Content starts
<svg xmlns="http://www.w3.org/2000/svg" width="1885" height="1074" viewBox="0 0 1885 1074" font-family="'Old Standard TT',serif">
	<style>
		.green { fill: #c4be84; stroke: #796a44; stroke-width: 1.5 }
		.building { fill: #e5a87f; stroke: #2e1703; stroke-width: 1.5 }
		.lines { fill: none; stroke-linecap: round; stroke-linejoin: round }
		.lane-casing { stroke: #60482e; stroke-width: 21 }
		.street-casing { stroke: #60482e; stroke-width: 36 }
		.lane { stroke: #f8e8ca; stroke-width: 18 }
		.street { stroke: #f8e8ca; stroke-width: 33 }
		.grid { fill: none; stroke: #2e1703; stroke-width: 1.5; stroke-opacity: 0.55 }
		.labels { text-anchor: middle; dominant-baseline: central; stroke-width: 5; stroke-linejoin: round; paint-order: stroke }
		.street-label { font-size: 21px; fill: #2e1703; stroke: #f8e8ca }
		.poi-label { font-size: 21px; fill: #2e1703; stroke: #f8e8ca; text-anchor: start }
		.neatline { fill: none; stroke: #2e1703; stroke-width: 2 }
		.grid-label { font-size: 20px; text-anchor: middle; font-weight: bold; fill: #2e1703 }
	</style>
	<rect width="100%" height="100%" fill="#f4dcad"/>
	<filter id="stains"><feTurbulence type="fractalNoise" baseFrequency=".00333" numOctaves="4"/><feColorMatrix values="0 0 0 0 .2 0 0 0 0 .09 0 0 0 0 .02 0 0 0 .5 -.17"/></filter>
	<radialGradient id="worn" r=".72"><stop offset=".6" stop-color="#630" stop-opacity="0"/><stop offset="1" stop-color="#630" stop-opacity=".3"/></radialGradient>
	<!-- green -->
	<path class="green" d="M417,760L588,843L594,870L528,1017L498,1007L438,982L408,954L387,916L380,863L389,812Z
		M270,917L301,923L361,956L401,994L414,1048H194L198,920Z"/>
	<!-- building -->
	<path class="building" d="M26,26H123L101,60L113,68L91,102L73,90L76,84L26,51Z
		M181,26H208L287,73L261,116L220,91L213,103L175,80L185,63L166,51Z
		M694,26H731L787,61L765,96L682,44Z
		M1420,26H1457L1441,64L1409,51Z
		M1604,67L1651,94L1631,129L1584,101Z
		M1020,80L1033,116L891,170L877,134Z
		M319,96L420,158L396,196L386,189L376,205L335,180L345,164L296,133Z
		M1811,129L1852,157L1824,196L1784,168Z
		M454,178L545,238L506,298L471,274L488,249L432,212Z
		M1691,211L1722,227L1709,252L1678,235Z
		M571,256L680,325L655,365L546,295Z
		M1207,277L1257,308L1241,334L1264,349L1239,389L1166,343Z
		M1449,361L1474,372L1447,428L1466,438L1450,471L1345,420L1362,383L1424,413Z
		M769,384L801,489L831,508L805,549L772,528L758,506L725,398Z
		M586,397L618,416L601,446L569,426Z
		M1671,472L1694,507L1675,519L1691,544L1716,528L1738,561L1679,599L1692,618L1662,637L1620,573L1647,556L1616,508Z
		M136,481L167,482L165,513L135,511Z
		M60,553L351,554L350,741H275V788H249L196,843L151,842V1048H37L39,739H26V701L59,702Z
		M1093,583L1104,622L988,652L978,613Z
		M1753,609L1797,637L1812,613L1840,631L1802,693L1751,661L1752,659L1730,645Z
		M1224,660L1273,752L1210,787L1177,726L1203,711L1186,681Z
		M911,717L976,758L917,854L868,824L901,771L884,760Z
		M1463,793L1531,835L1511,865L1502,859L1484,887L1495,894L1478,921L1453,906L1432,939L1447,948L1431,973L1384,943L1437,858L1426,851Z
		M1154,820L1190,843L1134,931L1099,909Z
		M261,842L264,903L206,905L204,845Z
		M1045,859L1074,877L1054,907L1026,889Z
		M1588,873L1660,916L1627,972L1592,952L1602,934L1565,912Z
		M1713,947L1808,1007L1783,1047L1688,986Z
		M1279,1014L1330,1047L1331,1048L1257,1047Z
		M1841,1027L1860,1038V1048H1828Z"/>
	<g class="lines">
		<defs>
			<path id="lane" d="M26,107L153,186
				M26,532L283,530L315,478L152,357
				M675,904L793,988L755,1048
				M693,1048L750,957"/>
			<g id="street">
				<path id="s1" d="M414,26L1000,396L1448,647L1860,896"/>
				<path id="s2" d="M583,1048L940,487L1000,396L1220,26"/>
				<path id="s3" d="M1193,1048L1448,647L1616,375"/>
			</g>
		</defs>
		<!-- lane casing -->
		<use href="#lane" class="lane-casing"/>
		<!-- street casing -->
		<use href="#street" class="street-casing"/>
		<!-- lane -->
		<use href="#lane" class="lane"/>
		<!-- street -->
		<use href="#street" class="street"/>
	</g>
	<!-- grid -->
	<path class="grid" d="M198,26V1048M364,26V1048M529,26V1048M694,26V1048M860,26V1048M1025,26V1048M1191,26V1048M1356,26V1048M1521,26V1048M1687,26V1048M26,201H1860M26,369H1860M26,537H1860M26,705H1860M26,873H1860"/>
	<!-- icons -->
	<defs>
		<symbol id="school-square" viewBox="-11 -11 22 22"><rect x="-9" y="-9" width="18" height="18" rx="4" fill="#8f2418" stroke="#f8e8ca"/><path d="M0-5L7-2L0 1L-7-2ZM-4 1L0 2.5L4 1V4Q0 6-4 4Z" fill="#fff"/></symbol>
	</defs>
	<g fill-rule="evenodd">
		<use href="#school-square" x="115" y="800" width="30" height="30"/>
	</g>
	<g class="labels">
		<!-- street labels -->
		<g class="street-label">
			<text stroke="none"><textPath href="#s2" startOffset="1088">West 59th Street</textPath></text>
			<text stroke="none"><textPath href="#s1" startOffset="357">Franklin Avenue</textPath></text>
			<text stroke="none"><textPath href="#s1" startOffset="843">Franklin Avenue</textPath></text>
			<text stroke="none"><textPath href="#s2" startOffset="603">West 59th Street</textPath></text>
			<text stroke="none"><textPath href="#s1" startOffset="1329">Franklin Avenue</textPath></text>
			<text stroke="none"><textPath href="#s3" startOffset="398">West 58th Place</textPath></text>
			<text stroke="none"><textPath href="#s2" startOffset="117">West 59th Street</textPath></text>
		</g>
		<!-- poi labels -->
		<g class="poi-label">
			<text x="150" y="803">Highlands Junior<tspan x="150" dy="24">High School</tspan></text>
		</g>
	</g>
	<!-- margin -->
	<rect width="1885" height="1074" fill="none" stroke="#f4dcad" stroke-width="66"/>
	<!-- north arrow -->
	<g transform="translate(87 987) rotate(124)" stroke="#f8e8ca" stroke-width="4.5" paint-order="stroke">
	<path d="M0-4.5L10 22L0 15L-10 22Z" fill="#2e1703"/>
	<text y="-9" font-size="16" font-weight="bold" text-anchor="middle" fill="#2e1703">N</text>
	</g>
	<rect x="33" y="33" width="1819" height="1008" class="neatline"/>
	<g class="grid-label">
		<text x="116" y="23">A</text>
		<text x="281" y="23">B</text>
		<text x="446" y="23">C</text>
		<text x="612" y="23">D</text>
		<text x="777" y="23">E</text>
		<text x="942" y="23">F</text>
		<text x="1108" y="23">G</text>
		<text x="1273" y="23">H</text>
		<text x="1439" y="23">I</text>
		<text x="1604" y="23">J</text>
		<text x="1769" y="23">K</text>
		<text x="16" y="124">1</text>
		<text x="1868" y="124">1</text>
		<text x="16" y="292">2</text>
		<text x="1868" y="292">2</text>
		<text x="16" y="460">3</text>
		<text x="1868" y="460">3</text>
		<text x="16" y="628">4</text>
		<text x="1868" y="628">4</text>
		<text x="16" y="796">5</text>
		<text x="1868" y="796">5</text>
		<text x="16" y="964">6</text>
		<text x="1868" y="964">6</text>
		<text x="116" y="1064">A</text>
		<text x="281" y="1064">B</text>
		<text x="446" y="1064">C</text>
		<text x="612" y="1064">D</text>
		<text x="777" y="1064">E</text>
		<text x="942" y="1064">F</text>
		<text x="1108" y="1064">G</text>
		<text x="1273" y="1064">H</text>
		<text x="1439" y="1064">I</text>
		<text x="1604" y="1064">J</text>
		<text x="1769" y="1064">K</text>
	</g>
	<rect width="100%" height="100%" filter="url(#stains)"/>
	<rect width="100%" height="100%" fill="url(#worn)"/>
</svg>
Content ends
**What is required**
Copy each line of the listing that carries the word "lines".

**Answer below**
		.lines { fill: none; stroke-linecap: round; stroke-linejoin: round }
	<g class="lines">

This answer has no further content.